Deepening the mystery was the mass suicide of a five-member family of an astrologer named Narayanan Namboodiri at Kaviyoor in Pathanamthitta. It was said that Latha Nair had close connections with this family, too. Namboodiri's daughter Anagha had also travelled with Latha Nair to various places. Shari's parents had later said that Latha Nair and Anagha had visited Shari at the hospital.

After Shari's death, VS avoided references to the 'VIP'. At the press conference he called on November 14, the day after Shari's death, he said murder charges should be slapped on "resort owners, top police officials, a cinema-serial producer and Latha Nair".
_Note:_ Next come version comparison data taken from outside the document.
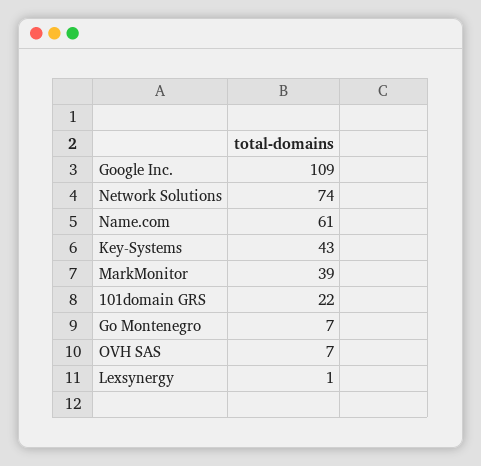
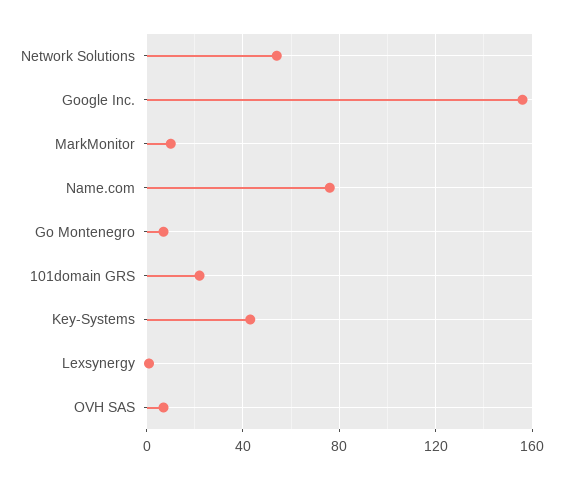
Google Inc.: 109 -> 155
Network Solutions: 74 -> 55
Name.com: 61 -> 75
MarkMonitor: 39 -> 10

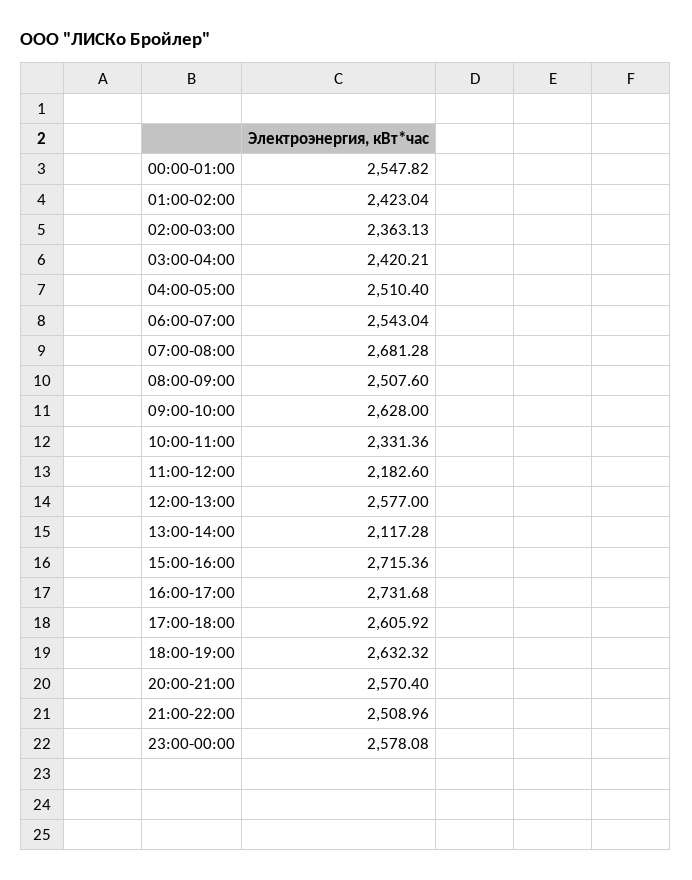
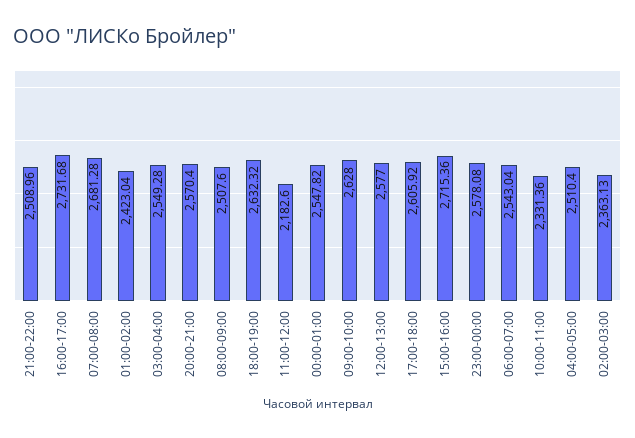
03:00-04:00: 2420.21 -> 2549.28
13:00-14:00: 2117.28 -> none

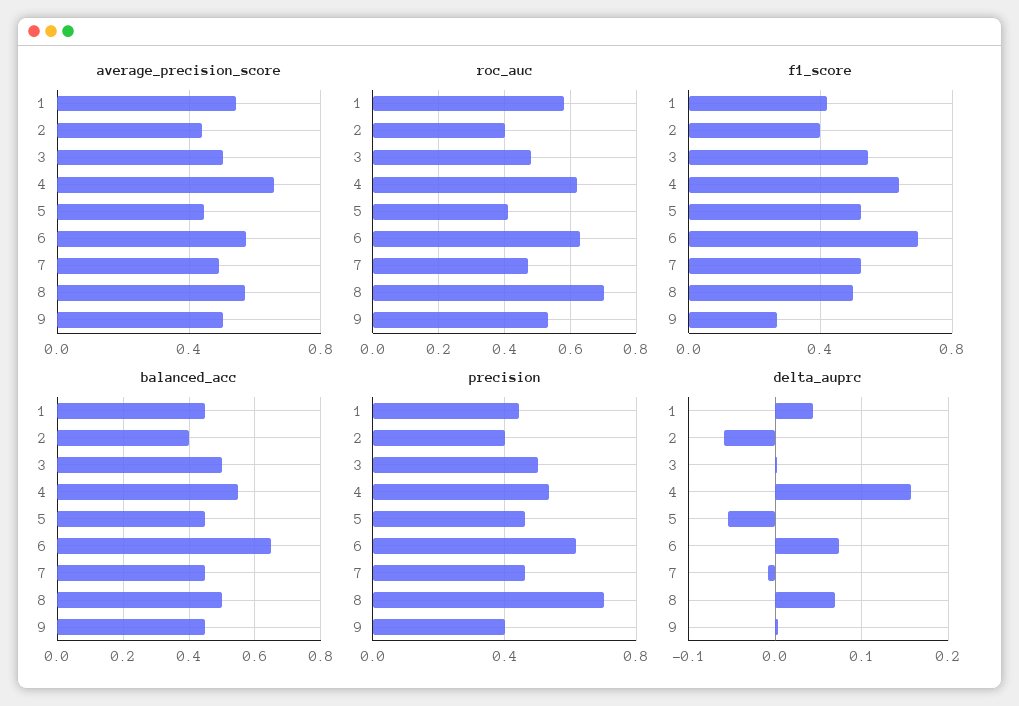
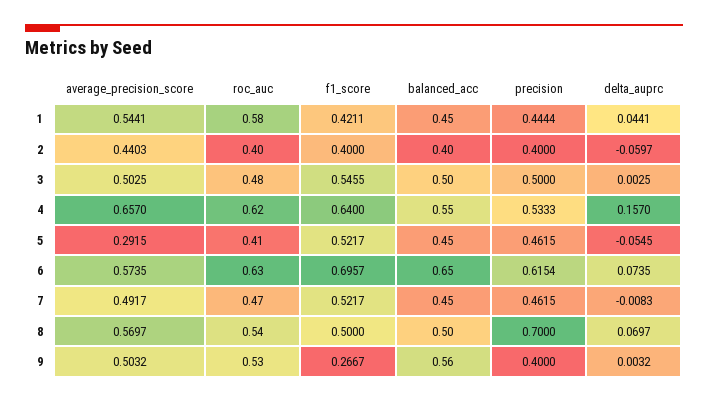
average_precision_score, 5: 0.45 -> 0.2915
roc_auc, 8: 0.7 -> 0.54
balanced_acc, 9: 0.45 -> 0.56

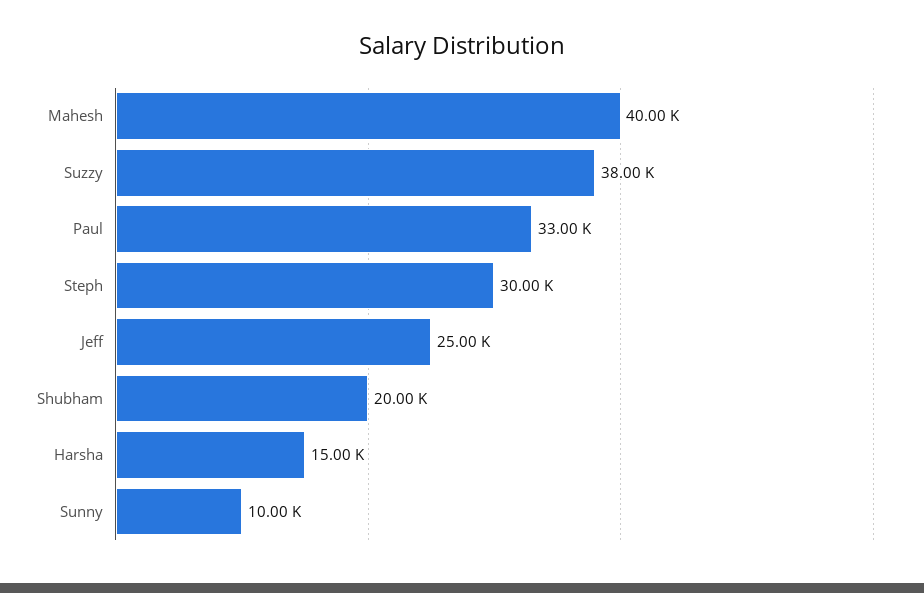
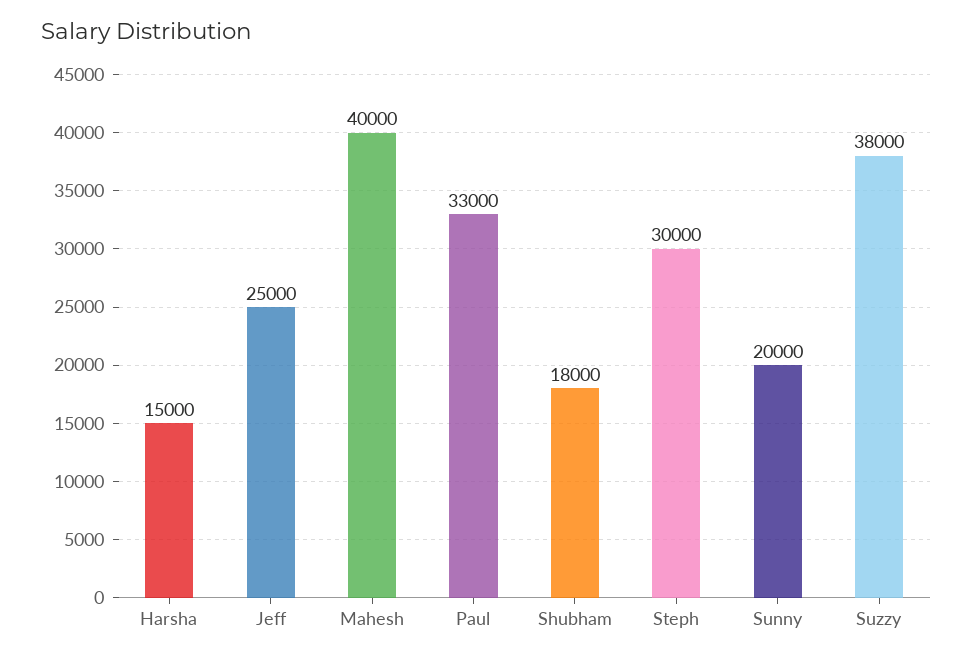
Shubham: 20000 -> 18000
Sunny: 10000 -> 20000

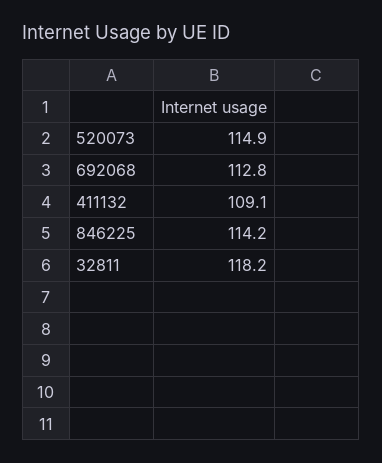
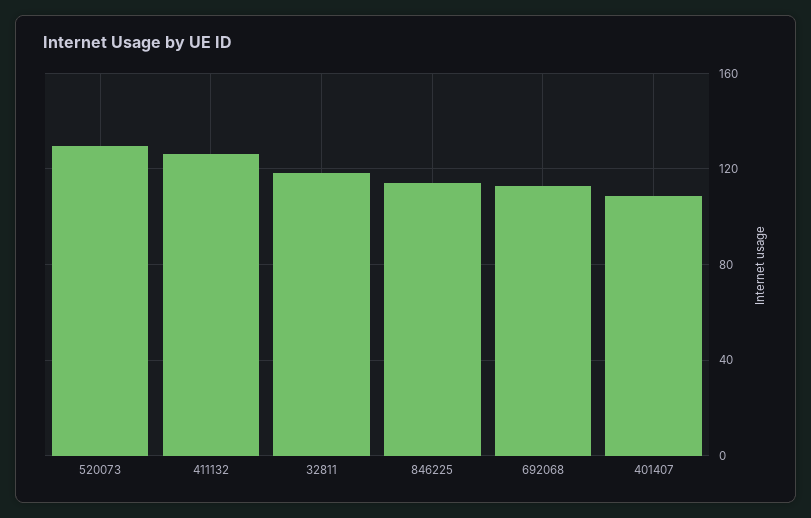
520073: 114.9 -> 130
411132: 109.1 -> 125
401407: none -> 110

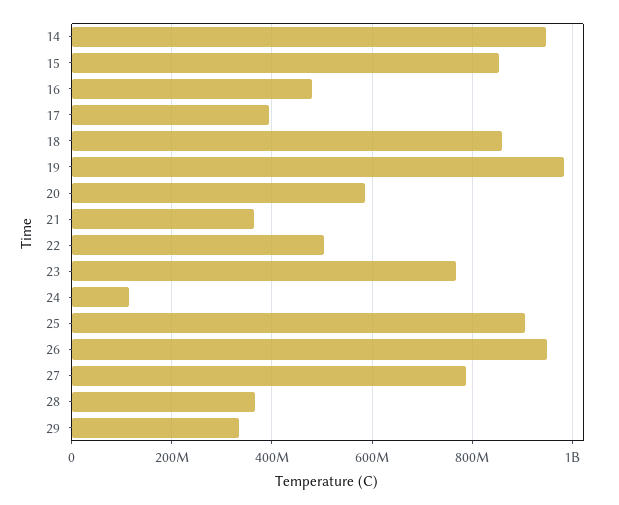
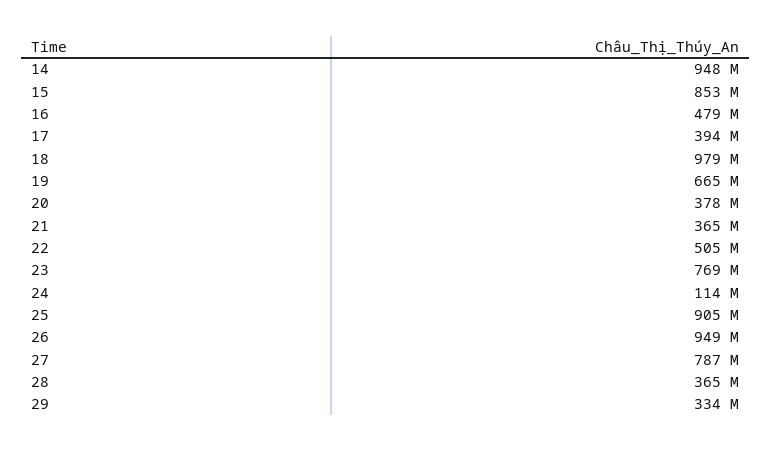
18: 860000000 -> 979000000
19: 980000000 -> 665000000
20: 580000000 -> 378000000

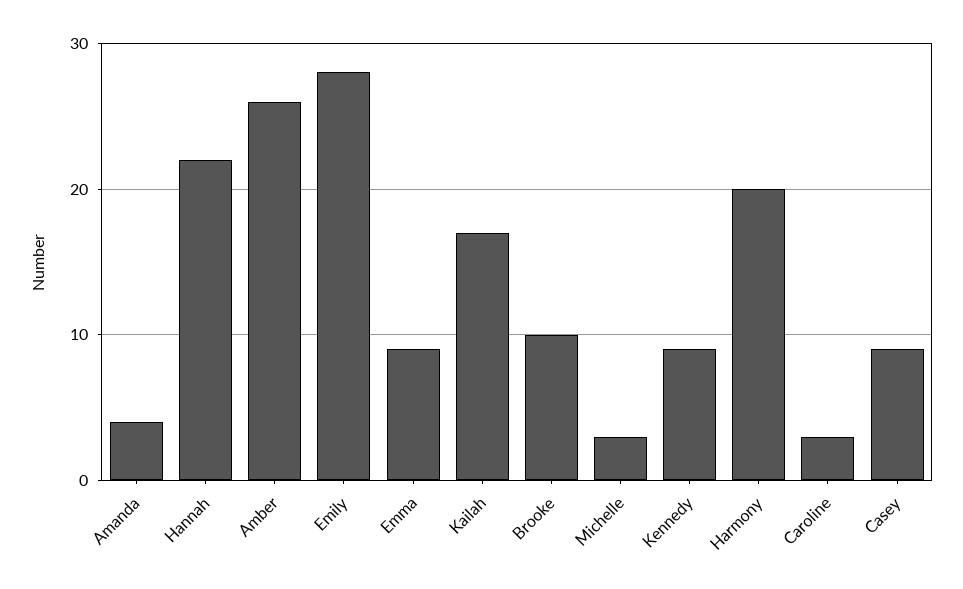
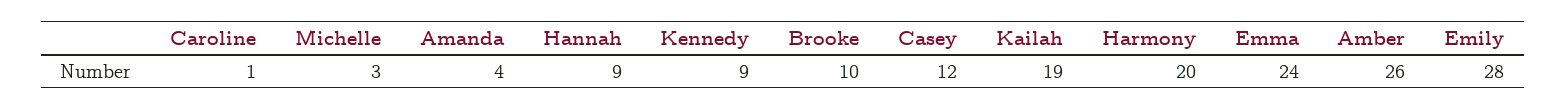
Hannah: 22 -> 9
Emma: 9 -> 24
Kailah: 17 -> 19
Caroline: 3 -> 1
Casey: 9 -> 12

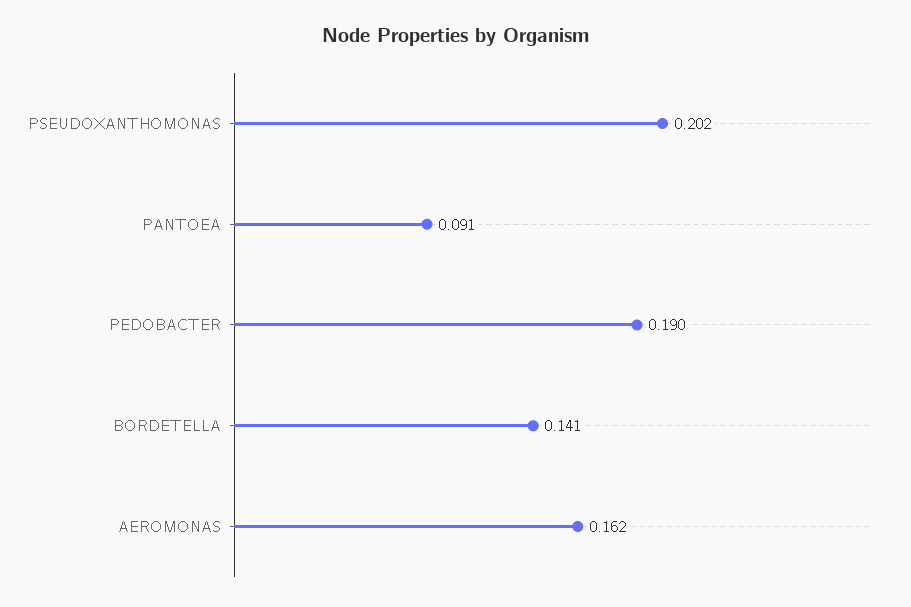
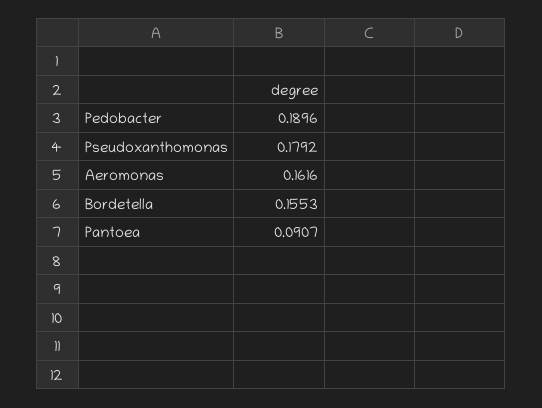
PSEUDOXANTHOMONAS: 0.202 -> 0.1792
BORDETELLA: 0.141 -> 0.1553

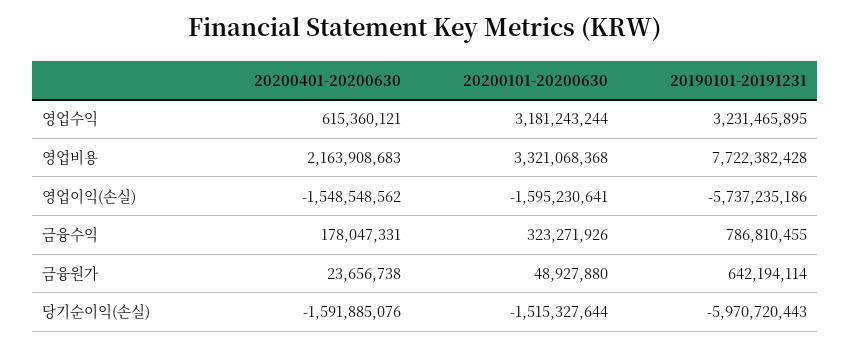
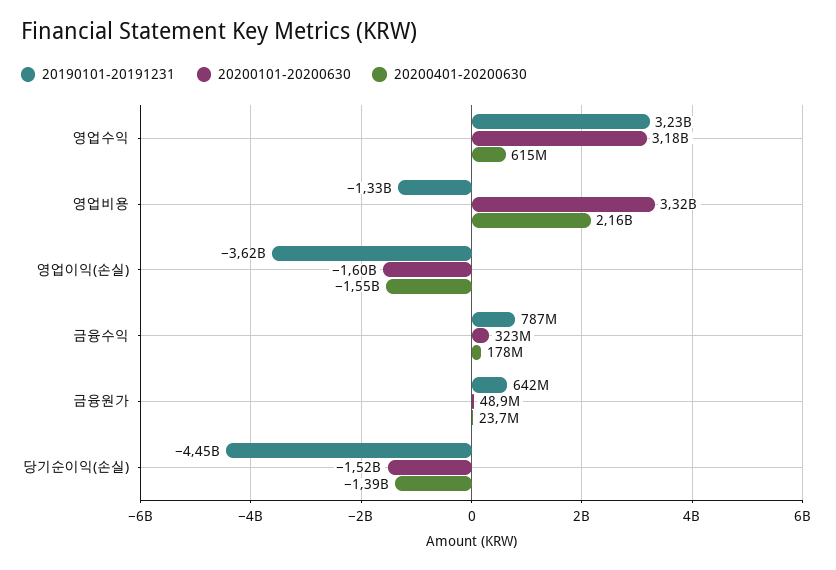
20190101-20191231, 영업비용: 7722382428 -> -1330000000
20190101-20191231, 영업이익(손실): -5737235186 -> -3620000000
20200401-20200630, 당기순이익(손실): -1591885076 -> -1390000000
20190101-20191231, 당기순이익(손실): -5970720443 -> -4450000000

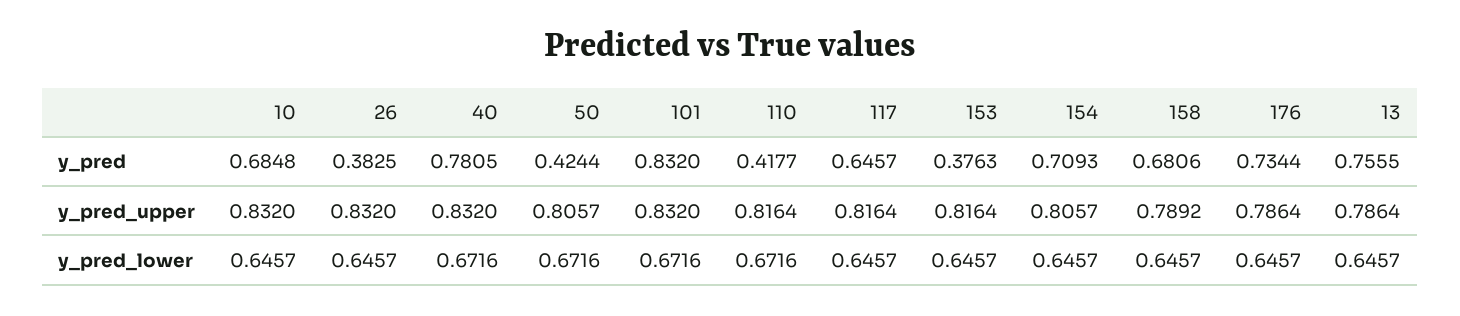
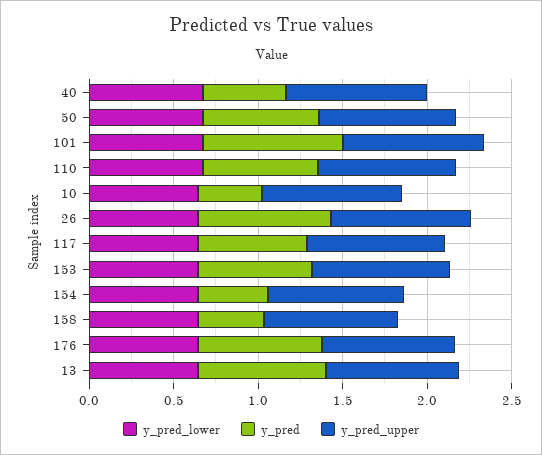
y_pred, 10: 0.6848 -> 0.4
y_pred, 26: 0.3825 -> 0.8
y_pred, 40: 0.7805 -> 0.5
y_pred, 50: 0.4244 -> 0.7
y_pred, 110: 0.4177 -> 0.7
y_pred, 153: 0.3763 -> 0.7
y_pred, 154: 0.7093 -> 0.4
y_pred, 158: 0.6806 -> 0.4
On November 17, he also said that if CPM leaders were involved, this too should be investigated and brought to light. At that press conference he was reminded of CPM leader P K Sreemathi's remark that Anagha (Namboodiri's daughter who had committed suicide along with the family) was not sexually abused.

"Is she the authority to say this," was Achuthanandan's angry response. But he quickly composed himself and said: "Don't try to make me say things that would trap Sreemathi."

Later, in a letter Shari's daily wager father C N Surendra Kumar wrote to Chief Minister V S Achuthanandan in 2007, he had named the VIPs who had visited his daughter at the hospital.

"The first person to meet my child was Kodiyeri Balakrishnan. I was also with him. He did not say anything. He just looked at my child, placed his palms together in a gesture of prayer and left," Surendran said. Then came Kerala Women's Commission member Lissy Jose. She took the girl's statements in her mother's presence.

Then came All India Democratic Women's Association (AIDWA) leaders P K Sreemathi, M C Josephine and others. "It was only Sreemathi who had talked to her alone. I was out and my wife was on the sixth floor of the hospital with our granddaughter (Shari's child). So we don't know what she told her. But after her visit, our child developed breathing problems and chest pain," the father said in the letter to VS. It was after Sreemathi's visit, according to the father, that the doctor banned visitors to the room.

On October 7, 2004, nearly a month before Shari died, Sreemathi had admitted to the media that she had indeed visited the victim. "I don't know whether I am a VIP but the child panicked when she saw me. I consoled and calmed her. Then the mother (Shari's) told me many things that I don't intend to share with the media. But if the police ask, I will reveal," Sreemathi had said.

But Shari's father, in his letter to VS three years later, had said that his wife was not there when Sreemathi visited Shari. When VS received the letter, Sreemathi was minister for health and family welfare in his cabinet.